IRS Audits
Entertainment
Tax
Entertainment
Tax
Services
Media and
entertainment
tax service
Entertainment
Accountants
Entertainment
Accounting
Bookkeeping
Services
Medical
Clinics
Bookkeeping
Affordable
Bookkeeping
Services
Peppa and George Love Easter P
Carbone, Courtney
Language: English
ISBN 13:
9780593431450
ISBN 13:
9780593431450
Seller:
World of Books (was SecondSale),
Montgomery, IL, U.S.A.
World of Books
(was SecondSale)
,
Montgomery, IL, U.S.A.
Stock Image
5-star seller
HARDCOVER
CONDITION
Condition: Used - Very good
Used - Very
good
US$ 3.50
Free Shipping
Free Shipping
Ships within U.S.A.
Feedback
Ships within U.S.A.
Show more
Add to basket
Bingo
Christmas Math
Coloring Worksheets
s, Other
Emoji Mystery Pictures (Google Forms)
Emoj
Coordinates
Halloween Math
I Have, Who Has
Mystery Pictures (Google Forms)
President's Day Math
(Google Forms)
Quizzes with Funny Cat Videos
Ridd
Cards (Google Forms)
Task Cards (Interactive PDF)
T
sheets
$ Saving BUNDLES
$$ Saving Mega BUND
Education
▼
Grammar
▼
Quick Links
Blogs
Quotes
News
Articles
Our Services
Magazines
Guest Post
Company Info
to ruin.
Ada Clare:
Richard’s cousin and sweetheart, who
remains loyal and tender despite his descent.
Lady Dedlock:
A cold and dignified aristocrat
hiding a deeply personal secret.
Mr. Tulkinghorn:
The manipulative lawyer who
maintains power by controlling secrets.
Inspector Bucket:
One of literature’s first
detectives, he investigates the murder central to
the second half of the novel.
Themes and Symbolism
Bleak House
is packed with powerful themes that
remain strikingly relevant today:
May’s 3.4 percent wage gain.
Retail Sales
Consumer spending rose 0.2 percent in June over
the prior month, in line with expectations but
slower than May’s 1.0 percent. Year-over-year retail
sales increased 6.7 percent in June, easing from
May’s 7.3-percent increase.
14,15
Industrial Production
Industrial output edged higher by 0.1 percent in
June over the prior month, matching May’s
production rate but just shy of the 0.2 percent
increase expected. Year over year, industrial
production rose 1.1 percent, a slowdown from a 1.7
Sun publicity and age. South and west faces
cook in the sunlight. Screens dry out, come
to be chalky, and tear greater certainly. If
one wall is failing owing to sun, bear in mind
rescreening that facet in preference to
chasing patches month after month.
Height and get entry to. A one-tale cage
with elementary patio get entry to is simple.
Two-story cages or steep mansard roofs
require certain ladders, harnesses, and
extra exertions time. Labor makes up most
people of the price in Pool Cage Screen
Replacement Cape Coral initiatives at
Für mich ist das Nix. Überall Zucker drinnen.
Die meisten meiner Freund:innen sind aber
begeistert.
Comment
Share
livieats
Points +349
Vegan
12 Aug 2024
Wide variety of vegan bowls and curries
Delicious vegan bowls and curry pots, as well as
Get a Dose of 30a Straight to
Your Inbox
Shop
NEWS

----

→ **Your objective**
Scan the material above for lines that contain the string "Mystery", and copy each such line.

→ **Result of this task**
Emoji Mystery Pictures (Google Forms)
Mystery Pictures (Google Forms)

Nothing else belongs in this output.